Mr. Merritt and his wife jointly owned a house. Mr. Merritt left to live with another woman. They made an agreement (signed) that Mr. Merritt would pay Mrs. Merritt a £40 monthly sum, and eventually transfer the house to her, if Mrs. Merritt kept up the monthly mortgage payments. When the mortgage was paid Mr. Merritt refused to transfer the house.
The Court of Appeal held that nature of the dealings, and the fact that the Merritts were separated when they signed their contract, allowed the court to assume that their agreement was more than a domestic arrangement. Lord Denning MR stated:
Early in 1966 they came to an agreement whereby the house was to be put in joint names. That was done. It reflected the legal position when a house is acquired by a husband and wife by financial contributions of each. But, unfortunately, about that time the husband formed an attachment for another woman. He left the house and went to live with her.
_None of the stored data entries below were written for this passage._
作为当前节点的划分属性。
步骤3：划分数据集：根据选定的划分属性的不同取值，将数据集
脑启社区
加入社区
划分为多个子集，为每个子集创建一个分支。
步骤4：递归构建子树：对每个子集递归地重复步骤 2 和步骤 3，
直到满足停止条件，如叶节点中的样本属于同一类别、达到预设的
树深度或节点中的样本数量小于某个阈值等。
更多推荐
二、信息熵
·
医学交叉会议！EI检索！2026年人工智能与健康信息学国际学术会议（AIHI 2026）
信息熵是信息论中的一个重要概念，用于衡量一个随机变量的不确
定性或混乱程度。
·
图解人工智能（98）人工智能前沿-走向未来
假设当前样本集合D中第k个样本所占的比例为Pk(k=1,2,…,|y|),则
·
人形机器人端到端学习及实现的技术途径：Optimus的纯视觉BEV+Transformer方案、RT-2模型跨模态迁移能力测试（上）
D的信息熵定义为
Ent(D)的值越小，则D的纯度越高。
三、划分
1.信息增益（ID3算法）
The wife then pressed the husband for some arrangement to be made for the future. On 25 May, they talked it over in the husband’s car. The husband said that he would make the wife a monthly payment of £40 and told her that out of it she would have to make the outstanding payments to the building society. There was only £180 outstanding. He handed over the building society’s mortgage book to the wife. She was herself going out to work, earning net £7 10s a week. Before she left the car she insisted that he put down in writing a further agreement. It forms the subject of the present action. He wrote these words on a piece of paper:
‘In consideration of the fact that you will pay all charges in connection with the house at 133, Clayton Road, Chessington, Surrey, until such time as the mortgage repayment has been completed, when the mortgage has been completed I will agree to transfer the property in to your sole ownership. Signed. John B. Merritt 25.5.66.’
The wife took that paper away with her. She did, in fact, over the ensuing months pay off the balance of the mortgage, partly, maybe, out of the money the husband gave her, £40 a month, and partly out of her own earnings. When the mortgage had been paid off, he reduced the £40 a month to £25 a month.